**Consignes:**
[A] Répondez aux questions suivantes d'après l'intervention :
(i) Qui prononce l'intervention ?
(ii) Quel jour et en quelle année a-t-elle eu lieu ?
(iii) À quoi la mission dans la préparation au mariage place-t-elle les auditeurs ?
[B] Recopiez le passage de l'intervention depuis « Notre-Dame de Grâce » jusqu'à « d’observation d’un mystère. » inclus.
[C] Énumérez les groupes de personnes que le titre de l'intervention présente comme participant à la préparation au mariage.

**Texte à analyser:**
____________________

Intervention du cardinal André Vingt-Trois lors de la Rencontre diocésaine des fidèles, diacres, prêtres, qui participent à la préparation au mariage

Notre-Dame de Grâce de Passy (16e) – Samedi 30 septembre 2017

Je suis heureux de vous saluer et vous partager quelques réflexions qui pourront peut-être vous aider, - du moins je l’espère -, dans la suite de ce que j’avais vu avec vous l’an dernier [1].

1. Je voudrais d’abord vous dire que votre mission dans la préparation au mariage vous place à un point d’observation d’un mystère.

____________________

**Données fournies:**
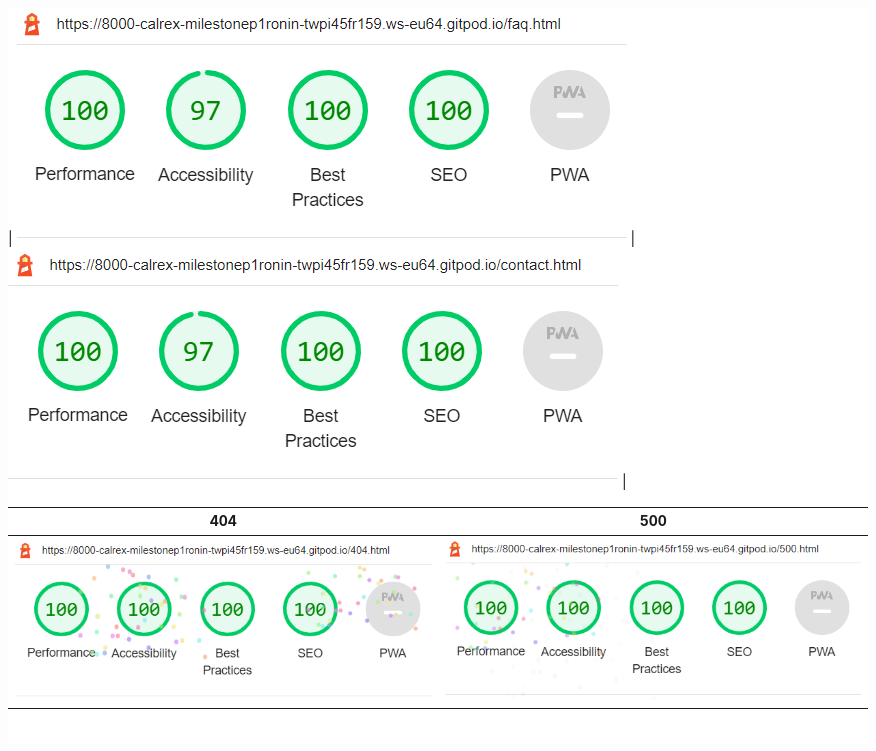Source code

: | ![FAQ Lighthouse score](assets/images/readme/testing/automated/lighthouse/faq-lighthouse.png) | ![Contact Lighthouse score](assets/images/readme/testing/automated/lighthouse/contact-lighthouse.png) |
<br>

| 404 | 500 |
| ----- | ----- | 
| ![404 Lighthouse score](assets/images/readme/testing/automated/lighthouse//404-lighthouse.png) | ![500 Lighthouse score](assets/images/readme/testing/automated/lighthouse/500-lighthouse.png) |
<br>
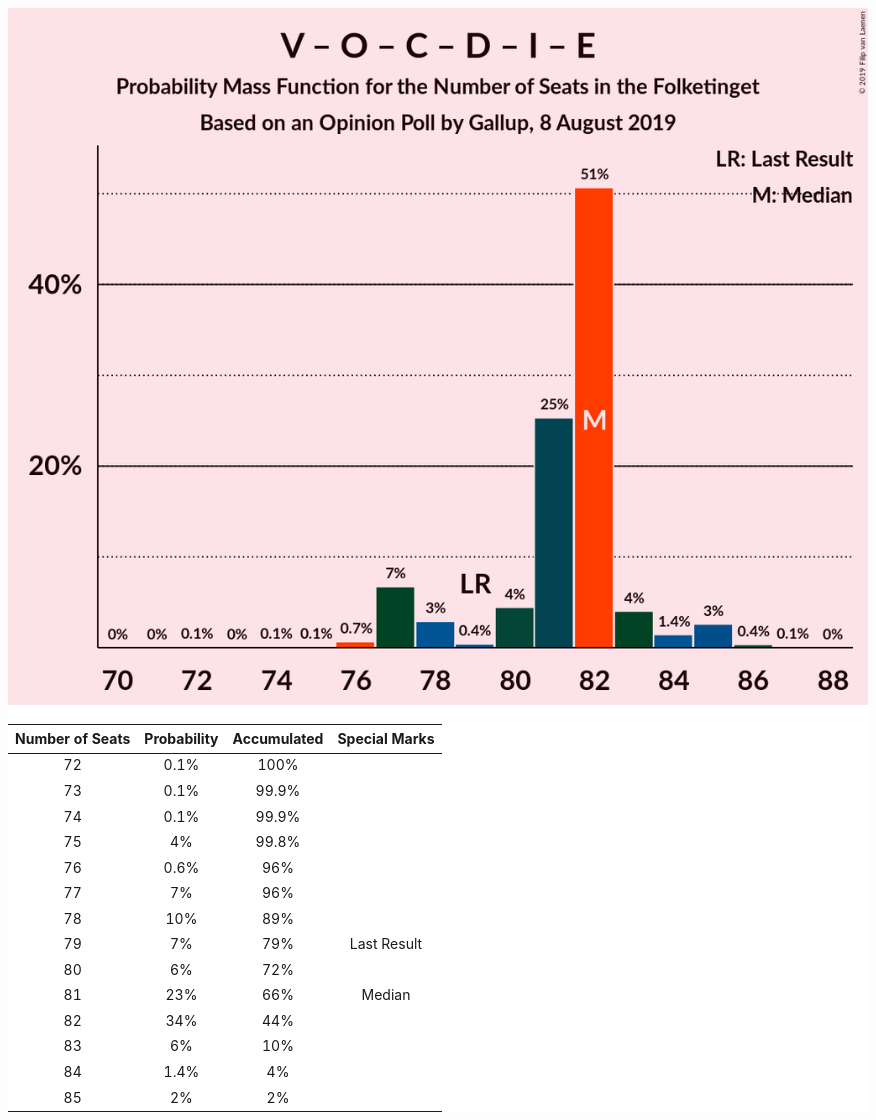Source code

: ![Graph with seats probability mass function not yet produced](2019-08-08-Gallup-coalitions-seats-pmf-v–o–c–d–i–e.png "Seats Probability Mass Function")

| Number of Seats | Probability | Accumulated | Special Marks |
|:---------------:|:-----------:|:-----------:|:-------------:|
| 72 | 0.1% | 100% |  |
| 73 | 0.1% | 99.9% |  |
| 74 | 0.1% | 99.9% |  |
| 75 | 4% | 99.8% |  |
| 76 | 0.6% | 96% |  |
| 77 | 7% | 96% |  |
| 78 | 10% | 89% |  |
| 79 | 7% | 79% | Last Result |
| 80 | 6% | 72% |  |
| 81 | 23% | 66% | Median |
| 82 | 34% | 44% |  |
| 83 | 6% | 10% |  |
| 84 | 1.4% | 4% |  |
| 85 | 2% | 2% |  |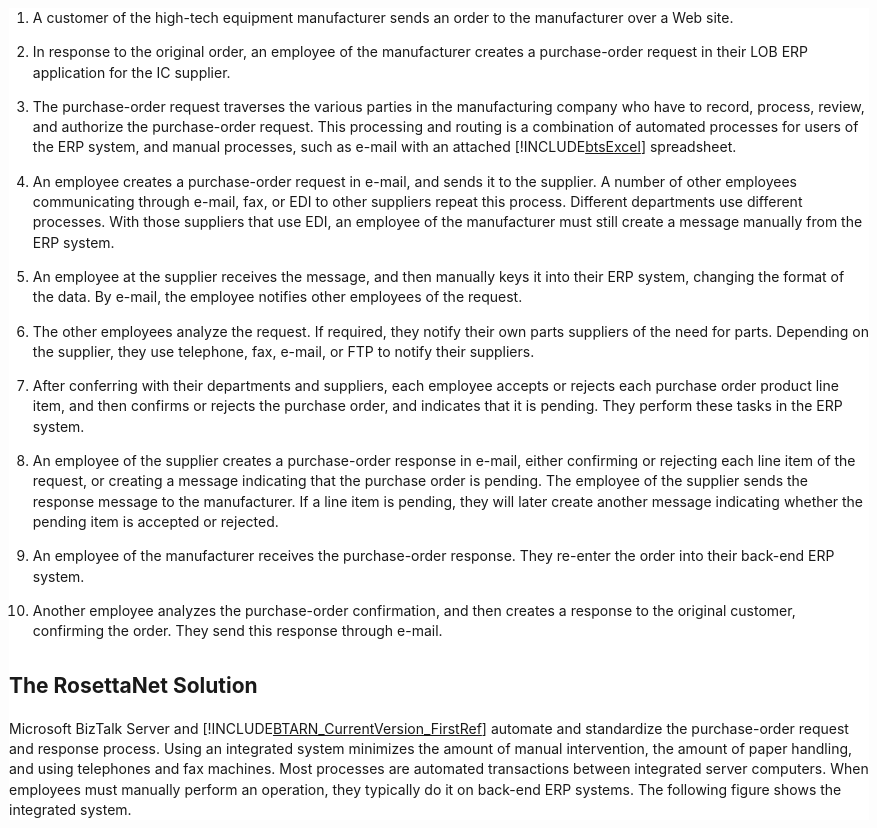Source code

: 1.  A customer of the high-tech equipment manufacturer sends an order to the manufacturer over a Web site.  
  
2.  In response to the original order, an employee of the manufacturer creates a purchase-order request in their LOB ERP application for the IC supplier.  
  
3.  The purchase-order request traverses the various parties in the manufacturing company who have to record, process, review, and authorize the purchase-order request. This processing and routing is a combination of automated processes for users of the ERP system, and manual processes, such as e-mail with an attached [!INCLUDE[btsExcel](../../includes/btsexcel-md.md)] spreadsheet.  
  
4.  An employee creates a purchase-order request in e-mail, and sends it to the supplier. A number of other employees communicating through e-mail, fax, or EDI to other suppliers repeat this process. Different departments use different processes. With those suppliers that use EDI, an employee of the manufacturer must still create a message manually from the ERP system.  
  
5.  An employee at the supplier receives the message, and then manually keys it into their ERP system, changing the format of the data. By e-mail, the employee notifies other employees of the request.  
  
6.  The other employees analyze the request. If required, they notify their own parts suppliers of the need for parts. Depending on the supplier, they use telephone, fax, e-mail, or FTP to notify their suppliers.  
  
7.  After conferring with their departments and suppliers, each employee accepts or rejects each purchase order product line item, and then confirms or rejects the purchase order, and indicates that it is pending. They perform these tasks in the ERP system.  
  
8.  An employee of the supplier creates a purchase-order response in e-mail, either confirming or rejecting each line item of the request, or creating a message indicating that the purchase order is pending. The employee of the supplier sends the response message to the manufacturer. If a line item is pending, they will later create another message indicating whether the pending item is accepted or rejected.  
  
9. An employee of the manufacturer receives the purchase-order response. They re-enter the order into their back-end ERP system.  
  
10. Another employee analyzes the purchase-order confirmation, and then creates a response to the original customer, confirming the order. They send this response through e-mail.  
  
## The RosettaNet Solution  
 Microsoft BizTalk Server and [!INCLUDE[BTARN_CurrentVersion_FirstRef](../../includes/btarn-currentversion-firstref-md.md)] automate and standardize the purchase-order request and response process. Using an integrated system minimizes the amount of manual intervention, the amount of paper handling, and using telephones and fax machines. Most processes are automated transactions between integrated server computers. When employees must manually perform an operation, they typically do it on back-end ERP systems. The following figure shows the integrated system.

____________________

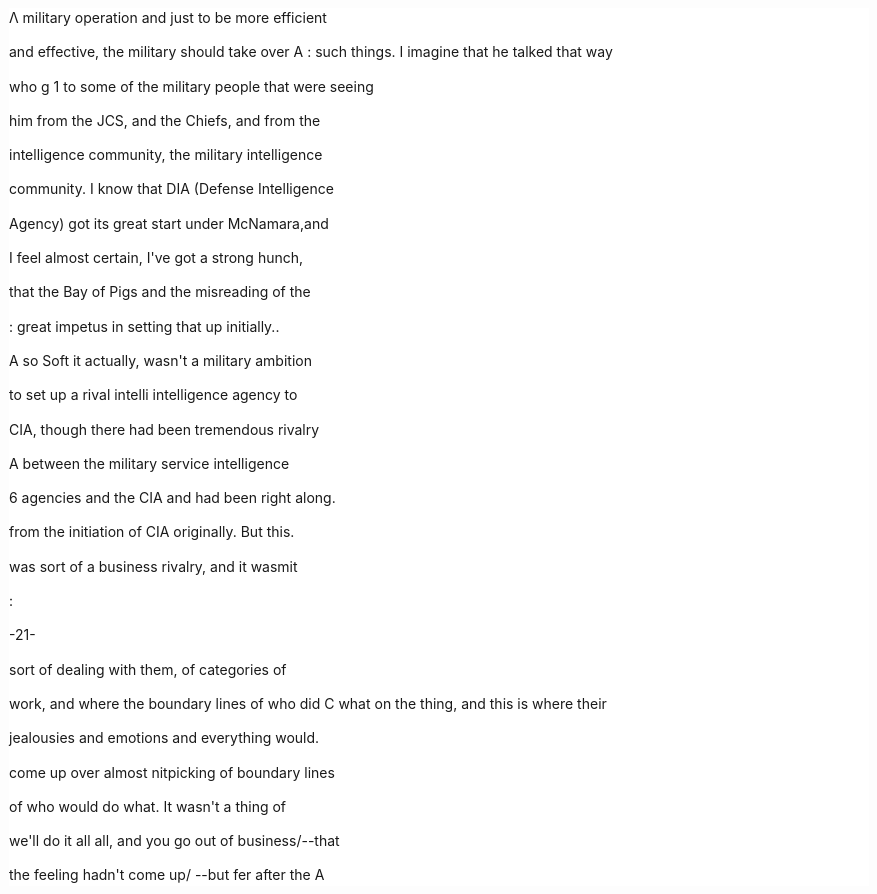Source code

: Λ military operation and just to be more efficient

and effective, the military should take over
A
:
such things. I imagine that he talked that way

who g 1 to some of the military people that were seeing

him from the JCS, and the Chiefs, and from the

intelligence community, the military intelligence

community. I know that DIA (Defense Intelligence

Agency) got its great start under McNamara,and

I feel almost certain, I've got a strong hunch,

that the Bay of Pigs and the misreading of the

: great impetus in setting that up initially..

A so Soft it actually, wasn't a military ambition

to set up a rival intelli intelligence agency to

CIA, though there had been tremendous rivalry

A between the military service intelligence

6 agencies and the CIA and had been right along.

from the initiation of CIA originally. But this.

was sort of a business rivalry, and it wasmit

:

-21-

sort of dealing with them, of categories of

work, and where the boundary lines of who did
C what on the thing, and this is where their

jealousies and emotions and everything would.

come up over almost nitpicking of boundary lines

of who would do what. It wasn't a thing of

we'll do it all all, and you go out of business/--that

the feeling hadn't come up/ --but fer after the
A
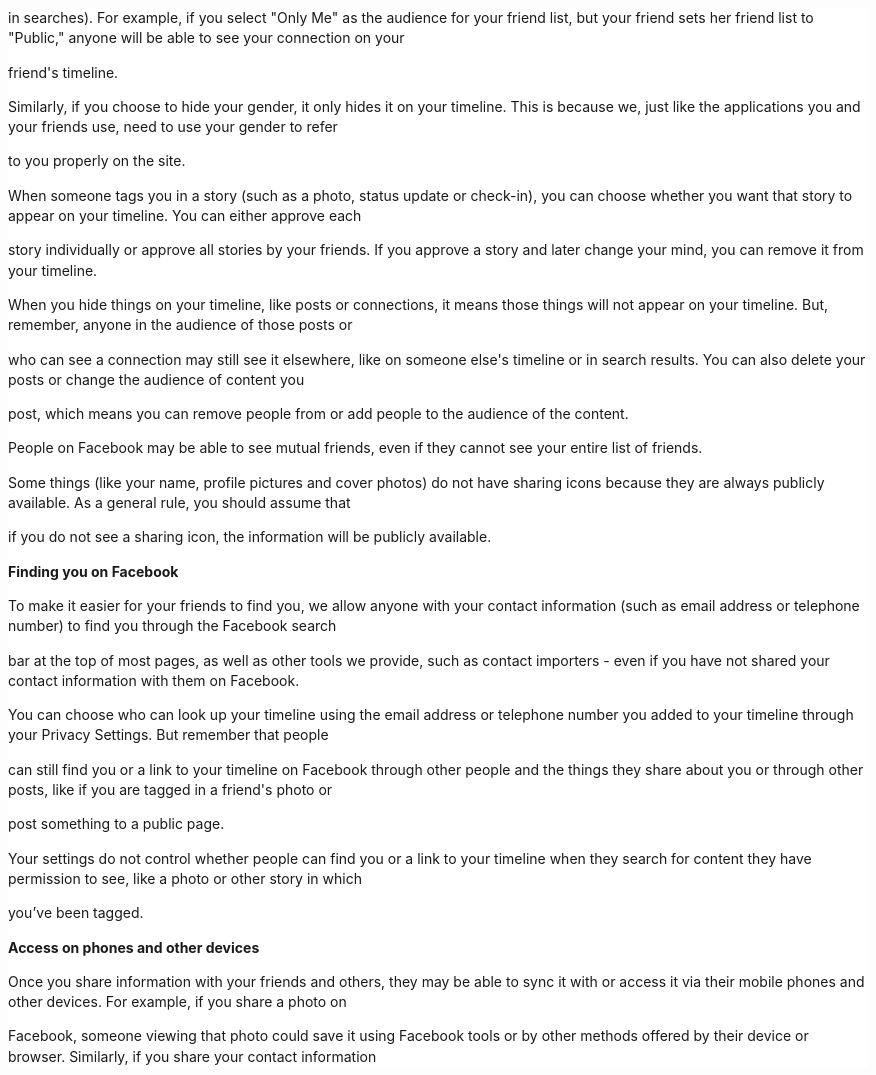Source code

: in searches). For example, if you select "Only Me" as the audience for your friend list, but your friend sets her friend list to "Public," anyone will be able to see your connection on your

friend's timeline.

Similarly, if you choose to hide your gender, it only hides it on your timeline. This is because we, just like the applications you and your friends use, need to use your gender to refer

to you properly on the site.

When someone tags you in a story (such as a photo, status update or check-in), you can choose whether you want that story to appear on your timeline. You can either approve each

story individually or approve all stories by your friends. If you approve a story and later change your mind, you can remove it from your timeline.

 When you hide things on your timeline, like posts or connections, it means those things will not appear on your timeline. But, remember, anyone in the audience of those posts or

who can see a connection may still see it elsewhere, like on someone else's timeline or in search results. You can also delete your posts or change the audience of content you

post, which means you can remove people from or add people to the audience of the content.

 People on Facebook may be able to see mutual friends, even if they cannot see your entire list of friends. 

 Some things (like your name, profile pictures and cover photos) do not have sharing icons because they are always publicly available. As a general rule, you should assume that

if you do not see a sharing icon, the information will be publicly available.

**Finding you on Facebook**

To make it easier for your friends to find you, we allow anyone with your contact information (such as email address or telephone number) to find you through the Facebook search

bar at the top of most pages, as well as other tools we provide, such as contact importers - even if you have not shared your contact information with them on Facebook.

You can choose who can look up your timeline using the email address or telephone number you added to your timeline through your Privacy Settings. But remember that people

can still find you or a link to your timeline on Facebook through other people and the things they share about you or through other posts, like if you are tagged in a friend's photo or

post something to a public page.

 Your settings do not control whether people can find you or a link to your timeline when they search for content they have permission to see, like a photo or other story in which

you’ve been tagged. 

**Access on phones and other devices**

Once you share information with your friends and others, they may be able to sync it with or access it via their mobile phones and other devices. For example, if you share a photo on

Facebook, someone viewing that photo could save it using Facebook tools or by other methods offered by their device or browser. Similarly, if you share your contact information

____________________

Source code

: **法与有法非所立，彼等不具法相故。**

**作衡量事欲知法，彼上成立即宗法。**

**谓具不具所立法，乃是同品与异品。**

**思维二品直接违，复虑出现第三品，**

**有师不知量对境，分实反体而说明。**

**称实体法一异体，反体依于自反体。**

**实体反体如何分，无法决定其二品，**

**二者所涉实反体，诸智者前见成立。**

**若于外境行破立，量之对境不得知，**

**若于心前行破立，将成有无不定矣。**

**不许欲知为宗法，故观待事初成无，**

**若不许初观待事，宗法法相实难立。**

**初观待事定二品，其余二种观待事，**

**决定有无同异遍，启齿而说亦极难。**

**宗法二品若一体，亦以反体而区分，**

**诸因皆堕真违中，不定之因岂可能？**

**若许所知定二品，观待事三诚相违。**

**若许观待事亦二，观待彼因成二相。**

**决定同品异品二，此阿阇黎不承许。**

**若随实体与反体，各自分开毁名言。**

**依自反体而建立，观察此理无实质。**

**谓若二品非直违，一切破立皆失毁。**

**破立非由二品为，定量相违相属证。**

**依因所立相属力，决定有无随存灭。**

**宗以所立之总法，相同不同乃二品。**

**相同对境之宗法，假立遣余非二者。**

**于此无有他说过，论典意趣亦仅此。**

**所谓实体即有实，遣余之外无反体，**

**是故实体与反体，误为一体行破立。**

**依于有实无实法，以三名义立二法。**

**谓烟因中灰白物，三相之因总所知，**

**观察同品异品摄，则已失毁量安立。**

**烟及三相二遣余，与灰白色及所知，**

____________________

**Corrigé:**
[A]
(i) Le cardinal André Vingt-Trois.
(ii) Le samedi 30 septembre 2017.
(iii) À un point d'observation d'un mystère.

[B]
Notre-Dame de Grâce de Passy (16e) – Samedi 30 septembre 2017

Je suis heureux de vous saluer et vous partager quelques réflexions qui pourront peut-être vous aider, - du moins je l’espère -, dans la suite de ce que j’avais vu avec vous l’an dernier [1].

1. Je voudrais d’abord vous dire que votre mission dans la préparation au mariage vous place à un point d’observation d’un mystère.

[C] fidèles, diacres, prêtres